Like Haiti, Cuba's historical precedent has forced a global rethinking and questioning of all that the world's elites once took for granted. And like Haiti in the 19th century, Cuba became a hemispheric pariah.

Slavery is also a living memory in the Caribbean because its greatest legacy is still with us—a legacy that is largely invisible, yet evident in the clothes we wear and probably much of the food we eat, down. Before slaves mass-produced stimulants like sugar, coffee, tobacco, and chocolate, humans had never experienced the daily consumption of a commodity whose production process was "invisible." For hundreds of years, Europeans ate sugar every day and never considered that the cost of sugar production would cost human lives. Pleasure justified the enslavement of nine million people and the wholesale destruction of African cultures, political systems and lives.

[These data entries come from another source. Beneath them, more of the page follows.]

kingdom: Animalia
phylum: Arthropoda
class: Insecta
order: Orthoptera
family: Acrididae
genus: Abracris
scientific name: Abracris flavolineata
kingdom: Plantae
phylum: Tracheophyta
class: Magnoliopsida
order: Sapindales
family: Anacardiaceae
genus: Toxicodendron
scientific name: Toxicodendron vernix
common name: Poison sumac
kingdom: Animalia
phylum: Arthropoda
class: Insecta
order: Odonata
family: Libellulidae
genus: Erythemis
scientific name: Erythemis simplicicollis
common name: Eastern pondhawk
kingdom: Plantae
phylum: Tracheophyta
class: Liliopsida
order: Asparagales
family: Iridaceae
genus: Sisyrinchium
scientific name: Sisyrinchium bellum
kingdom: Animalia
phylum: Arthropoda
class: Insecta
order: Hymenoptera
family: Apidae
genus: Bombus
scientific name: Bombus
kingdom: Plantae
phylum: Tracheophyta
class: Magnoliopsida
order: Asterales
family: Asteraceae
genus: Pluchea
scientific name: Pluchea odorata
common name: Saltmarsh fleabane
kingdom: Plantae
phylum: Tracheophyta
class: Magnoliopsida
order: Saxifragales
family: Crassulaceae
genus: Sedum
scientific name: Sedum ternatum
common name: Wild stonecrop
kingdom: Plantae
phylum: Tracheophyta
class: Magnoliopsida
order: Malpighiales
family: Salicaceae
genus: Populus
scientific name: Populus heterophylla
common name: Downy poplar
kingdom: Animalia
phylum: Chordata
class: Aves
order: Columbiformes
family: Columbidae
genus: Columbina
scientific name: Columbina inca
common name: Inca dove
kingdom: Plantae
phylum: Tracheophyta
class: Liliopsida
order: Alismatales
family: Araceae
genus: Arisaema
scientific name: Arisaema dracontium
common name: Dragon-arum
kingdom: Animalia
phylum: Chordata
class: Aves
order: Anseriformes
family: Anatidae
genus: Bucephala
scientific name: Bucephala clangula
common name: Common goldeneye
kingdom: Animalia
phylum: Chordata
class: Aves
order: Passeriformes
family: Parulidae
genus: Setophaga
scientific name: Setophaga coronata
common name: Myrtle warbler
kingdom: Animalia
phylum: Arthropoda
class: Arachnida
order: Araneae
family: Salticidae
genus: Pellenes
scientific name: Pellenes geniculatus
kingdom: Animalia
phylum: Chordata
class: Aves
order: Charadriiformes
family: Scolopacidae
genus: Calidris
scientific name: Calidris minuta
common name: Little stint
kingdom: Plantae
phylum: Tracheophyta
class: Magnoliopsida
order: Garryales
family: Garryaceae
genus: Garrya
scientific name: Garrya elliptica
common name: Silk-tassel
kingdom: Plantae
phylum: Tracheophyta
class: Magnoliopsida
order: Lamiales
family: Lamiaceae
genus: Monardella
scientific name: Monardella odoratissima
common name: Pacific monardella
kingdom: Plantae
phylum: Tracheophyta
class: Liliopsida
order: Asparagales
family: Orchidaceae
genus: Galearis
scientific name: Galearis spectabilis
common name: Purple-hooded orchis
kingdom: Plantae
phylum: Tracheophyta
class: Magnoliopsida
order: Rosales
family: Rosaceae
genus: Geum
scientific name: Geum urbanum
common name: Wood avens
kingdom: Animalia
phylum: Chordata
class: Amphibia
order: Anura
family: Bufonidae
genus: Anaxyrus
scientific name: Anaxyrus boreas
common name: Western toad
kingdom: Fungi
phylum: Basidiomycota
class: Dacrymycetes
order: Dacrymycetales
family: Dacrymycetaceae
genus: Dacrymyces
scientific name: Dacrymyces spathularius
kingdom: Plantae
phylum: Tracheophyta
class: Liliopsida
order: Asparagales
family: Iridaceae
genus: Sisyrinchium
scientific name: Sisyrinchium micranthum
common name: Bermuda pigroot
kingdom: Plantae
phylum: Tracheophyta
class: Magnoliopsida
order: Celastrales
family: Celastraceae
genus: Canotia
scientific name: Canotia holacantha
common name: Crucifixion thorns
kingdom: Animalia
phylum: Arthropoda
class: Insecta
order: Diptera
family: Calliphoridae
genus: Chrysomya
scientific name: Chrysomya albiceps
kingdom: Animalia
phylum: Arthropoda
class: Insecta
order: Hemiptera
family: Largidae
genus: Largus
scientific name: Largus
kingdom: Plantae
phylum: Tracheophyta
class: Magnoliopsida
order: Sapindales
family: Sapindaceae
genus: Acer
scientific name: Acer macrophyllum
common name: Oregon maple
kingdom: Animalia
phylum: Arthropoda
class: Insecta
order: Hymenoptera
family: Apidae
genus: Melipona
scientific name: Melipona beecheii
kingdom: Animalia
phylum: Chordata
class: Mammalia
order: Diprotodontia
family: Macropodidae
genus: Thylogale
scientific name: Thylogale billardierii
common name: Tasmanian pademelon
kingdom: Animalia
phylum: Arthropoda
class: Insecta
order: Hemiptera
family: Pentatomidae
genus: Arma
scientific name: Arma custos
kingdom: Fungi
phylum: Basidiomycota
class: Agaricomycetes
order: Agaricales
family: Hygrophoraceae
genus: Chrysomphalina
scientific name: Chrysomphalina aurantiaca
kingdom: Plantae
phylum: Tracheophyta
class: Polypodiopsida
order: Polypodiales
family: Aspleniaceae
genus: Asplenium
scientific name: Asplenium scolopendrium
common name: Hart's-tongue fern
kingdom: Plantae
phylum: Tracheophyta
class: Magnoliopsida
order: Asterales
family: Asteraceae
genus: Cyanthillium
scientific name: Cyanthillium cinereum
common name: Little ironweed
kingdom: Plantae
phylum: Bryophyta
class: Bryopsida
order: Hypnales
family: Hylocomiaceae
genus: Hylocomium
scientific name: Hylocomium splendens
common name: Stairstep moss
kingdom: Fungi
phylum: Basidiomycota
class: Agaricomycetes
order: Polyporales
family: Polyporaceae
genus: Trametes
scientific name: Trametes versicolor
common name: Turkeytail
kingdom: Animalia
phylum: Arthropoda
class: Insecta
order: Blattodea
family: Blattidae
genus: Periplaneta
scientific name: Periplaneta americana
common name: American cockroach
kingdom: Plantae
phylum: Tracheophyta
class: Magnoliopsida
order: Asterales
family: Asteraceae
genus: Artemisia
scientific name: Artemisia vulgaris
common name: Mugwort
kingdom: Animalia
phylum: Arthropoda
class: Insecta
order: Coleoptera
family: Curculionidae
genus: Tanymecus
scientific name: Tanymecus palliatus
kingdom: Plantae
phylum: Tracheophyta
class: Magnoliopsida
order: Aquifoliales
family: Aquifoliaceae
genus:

Today, the invisibility of the work that goes into the production of consumer goods is probably one of the greatest legacies of slavery. We don't think about the age of the person who made our tennis shoes in Nicaragua, or the average hourly wage of the woman in the Dominican Republic who sewed our shirts together, for the same reason that European and North American consumers never bothered to question the source to the work that went into making their sugar - it was just easier not to.

Knowing about injustice often means doing something to change it, and so in most cases people choose not to know. Ignorance remains the advantage and bliss of privilege. History should continue to work against it.

Lillian Guerra is Professor of Cuban and Caribbean History and Director of the Cuba Program at the University of Florida's Center for Latin American Studies.

Why Caribbean history matters (2)
This work is licensed under aCreative Commons Attribution-NonCommercial-NoDerivatives 4.0 International License. When attribution is given, the name of the author, the title of the article, etc. must be given.perspectives on history, publication date and a link to this page.

The American Historical Association welcomes comments in the discussion section belowAHA Communities, and inletters to the editor. Please read ourComment and letter guidancebefore dispatch.

References

Top Articles
Latest Posts
Article information

Author: Nathanial Hackett

Last Updated: 12/06/2023

Views: 5877

Rating: 4.1 / 5 (52 voted)

Reviews: 83% of readers found this page helpful

Author information

Name: Nathanial Hackett

Birthday: 1997-10-09

Address: Apt. 935 264 Abshire Canyon, South Nerissachester, NM 01800

Phone: +9752624861224

Job: Forward Technology Assistant

Hobby: Listening to music, Shopping, Vacation, Baton twirling, Flower arranging, Blacksmithing, Do it yourself

Introduction: My name is Nathanial Hackett, I am a lovely, curious, smiling, lively, thoughtful, courageous, lively person who loves writing and wants to share my knowledge and understanding with you.